WPP CEO Mark Read may be thinking back to 2016 as he contemplates two massive account reviews: Walgreens Boots Alliance is reviewing its across-the-board global deal with WPP up against Publicis as its three-year contract comes up while T-Mobile is running a pitch for its $2.1bn US media account following its merger with Sprint. WPP’s Essence is a T-Mobile media agency.

2016’s even bigger AT&T review put the skids under Sir Martin Sorrell’s WPP, compounded by the US Association of National Advertisers inquiry into undisclosed media agency rebates – which hammered media agency margins – and MediaCom’s loss of the $2bn global VW account. WPP subsequently merged AT&T loser MEC with Maxus to form Wavemaker.

So the loss of one massive account can have repercussions throughout even the biggest ad holding company; the prospect of losing two in succession is almost too horrible to contemplate.
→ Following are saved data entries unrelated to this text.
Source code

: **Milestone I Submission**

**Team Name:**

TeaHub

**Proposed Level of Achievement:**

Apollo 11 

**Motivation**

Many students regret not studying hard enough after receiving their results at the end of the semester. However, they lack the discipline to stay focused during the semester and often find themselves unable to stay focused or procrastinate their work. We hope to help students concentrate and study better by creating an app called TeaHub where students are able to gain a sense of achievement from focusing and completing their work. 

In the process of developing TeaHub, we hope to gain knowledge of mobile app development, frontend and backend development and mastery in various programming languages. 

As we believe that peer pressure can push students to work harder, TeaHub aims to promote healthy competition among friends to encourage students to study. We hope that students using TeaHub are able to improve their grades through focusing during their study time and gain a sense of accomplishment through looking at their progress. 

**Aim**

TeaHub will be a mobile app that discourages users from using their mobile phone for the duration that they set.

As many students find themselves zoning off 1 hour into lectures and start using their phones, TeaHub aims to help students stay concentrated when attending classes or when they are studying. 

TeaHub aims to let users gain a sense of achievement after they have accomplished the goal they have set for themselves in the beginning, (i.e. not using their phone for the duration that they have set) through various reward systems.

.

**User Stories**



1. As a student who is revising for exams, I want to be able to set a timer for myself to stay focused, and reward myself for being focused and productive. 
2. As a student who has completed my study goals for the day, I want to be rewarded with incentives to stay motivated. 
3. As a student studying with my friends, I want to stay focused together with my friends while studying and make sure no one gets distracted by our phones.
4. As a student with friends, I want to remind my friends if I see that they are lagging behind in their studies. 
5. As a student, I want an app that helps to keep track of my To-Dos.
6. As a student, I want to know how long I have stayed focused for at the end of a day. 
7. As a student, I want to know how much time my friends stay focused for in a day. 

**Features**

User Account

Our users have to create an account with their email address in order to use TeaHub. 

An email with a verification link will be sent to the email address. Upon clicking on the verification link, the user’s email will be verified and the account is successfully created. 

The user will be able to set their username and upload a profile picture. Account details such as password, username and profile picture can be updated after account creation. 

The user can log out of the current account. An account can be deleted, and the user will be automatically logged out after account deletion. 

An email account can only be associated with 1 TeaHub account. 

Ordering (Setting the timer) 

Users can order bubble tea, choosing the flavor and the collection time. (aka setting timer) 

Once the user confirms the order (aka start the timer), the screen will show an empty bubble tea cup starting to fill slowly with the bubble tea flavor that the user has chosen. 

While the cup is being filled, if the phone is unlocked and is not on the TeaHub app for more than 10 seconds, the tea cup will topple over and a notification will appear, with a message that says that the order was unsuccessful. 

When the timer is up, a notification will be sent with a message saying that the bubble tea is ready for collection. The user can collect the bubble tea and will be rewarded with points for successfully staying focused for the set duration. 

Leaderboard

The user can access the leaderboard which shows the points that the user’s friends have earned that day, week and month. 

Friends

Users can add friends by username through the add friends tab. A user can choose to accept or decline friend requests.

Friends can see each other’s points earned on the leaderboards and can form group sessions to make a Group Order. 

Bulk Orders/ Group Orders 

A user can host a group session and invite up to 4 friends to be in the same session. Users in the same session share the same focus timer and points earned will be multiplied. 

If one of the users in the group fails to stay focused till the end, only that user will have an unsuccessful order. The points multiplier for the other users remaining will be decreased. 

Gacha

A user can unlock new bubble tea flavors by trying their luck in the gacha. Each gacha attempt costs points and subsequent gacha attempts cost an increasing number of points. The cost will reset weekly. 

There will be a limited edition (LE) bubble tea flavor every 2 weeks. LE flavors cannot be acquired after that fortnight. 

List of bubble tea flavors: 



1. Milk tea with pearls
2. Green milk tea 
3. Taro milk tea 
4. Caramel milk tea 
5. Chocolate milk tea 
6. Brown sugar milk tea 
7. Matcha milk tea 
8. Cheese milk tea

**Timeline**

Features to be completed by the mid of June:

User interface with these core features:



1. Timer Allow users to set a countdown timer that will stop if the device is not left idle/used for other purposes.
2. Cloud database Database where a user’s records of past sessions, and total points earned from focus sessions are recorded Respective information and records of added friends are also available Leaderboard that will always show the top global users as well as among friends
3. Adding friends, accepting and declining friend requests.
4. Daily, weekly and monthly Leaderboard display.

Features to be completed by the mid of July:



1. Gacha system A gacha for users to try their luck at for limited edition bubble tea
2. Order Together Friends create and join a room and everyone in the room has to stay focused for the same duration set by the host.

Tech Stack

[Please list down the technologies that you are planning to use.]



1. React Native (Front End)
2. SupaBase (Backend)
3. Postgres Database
WPP has begun a steady recovery under Read, winning some reasonably-sized accounts with his favoured formula of creativity plus technology, based largely on his successes as boss of Wunderman. Wunderman is now the lead element in Wunderman Thompson after the merger with JWT.

But Read has admitted that WPP’s media agencies, assembled in GroupM, were hit by spending cuts in the first part of 2020. They remain, though, by far the biggest employers (and therefore, presumably, contributors to revenue, in WPP as with the other holding companies.) Essence, often described as Google’s media agency, is the shiny new kid in GroupM.

So T-Mobile matters on all sorts of fronts. As for Boots, secured by Sir Martin Sorrell reportedly at Davos, its noises seem to imply that it’s been pretty happy with WPP although its own performance has stuttered recently. It does though seem to have bought into the currently fashionable data-is-everything mantra so Publicis boss Arthur Sadoun will be fielding his $4.4bn Epsilon acquisition as his pitch-breaker.

WPP’s Read will be hoping he doesn’t get a re-run of annus horribilis 2016.

This is an updated version of an earlier story. Publicis reportedly has the biggest share currently of T-Mobile’s US media business.